◆ **Exercise details**
Your reply should be made up of every line in the records below that holds the string "pixels".

** Provided data follows **

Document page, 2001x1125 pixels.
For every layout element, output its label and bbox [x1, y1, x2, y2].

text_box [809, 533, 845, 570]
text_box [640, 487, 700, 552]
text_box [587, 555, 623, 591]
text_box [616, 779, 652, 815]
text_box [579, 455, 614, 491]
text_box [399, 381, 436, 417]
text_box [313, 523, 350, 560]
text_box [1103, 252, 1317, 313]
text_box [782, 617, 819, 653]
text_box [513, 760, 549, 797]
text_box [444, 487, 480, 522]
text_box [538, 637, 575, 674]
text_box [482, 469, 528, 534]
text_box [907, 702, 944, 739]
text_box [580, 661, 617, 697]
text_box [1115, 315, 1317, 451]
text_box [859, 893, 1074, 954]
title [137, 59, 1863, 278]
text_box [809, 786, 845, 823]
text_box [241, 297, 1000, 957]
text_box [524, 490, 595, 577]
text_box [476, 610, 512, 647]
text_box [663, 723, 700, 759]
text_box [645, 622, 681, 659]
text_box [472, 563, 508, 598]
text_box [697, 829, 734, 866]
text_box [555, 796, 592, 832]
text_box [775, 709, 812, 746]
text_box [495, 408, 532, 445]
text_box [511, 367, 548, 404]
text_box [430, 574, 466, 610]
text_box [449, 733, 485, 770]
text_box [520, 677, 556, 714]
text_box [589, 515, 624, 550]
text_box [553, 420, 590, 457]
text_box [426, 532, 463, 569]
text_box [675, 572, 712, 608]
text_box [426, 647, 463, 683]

** End of Provided data **
** Provided data follows **

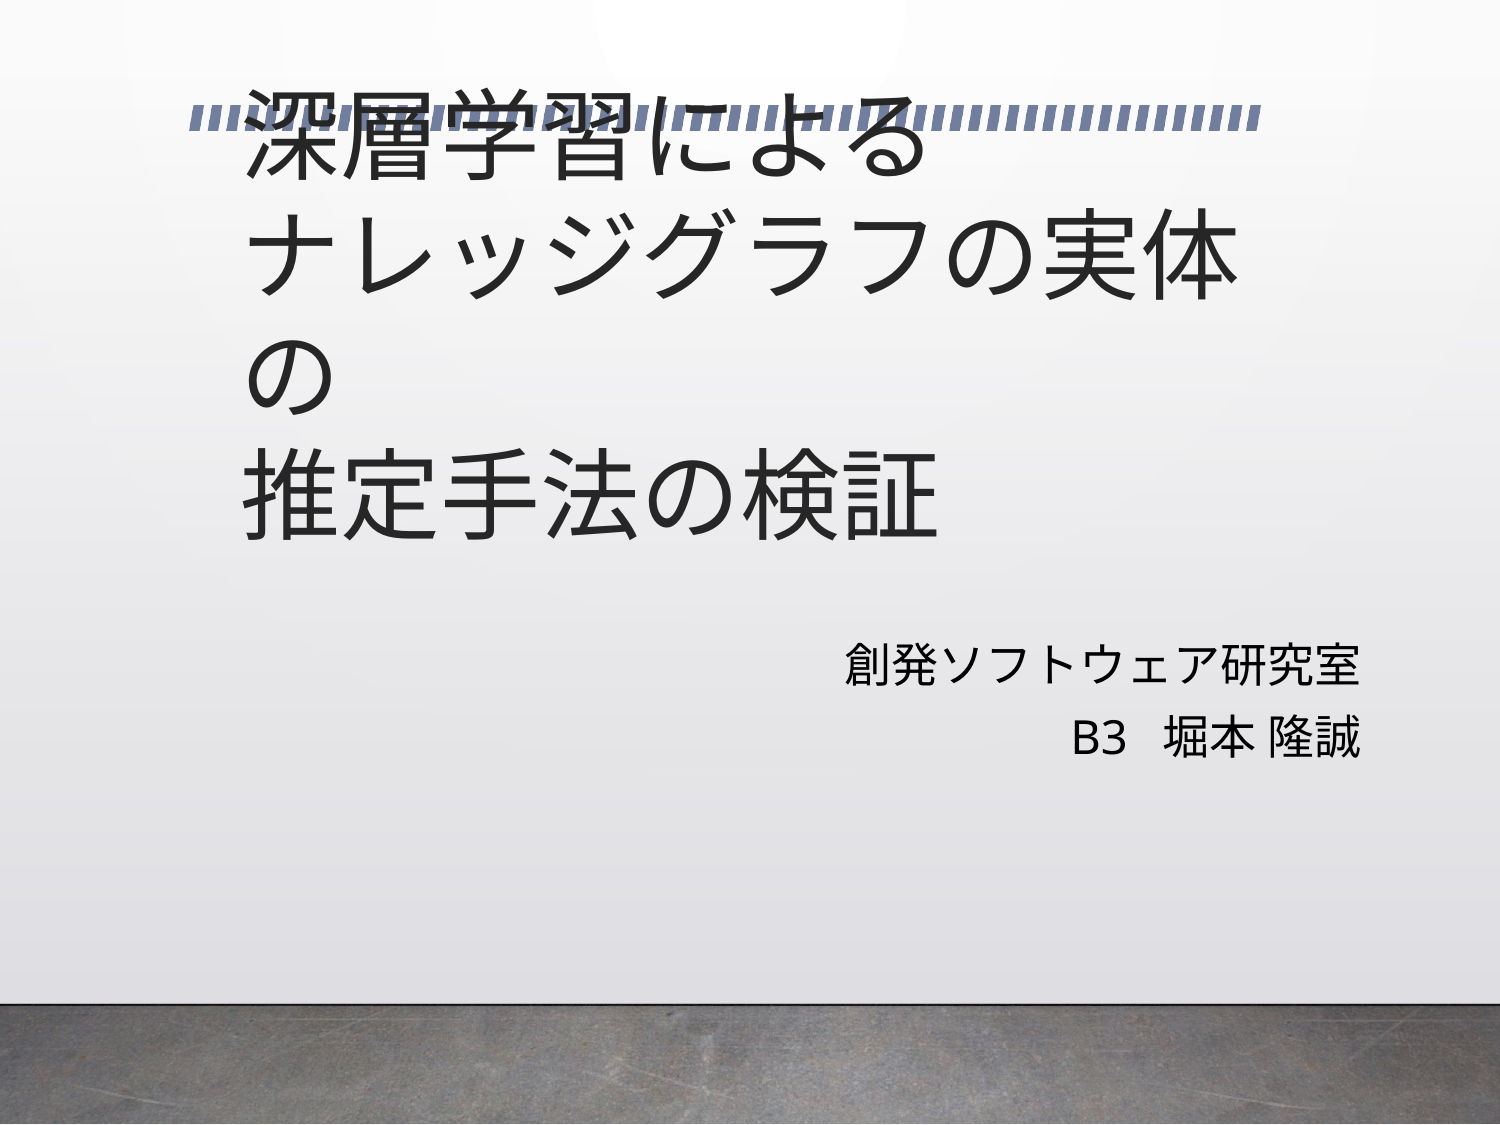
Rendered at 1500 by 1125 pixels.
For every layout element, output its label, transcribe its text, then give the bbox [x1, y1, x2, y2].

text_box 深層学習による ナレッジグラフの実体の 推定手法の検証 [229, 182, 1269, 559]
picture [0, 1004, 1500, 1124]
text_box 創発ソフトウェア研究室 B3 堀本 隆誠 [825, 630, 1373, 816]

** End of Provided data **

◆ **Output of the exercise**
Document page, 2001x1125 pixels.
Rendered at 1500 by 1125 pixels.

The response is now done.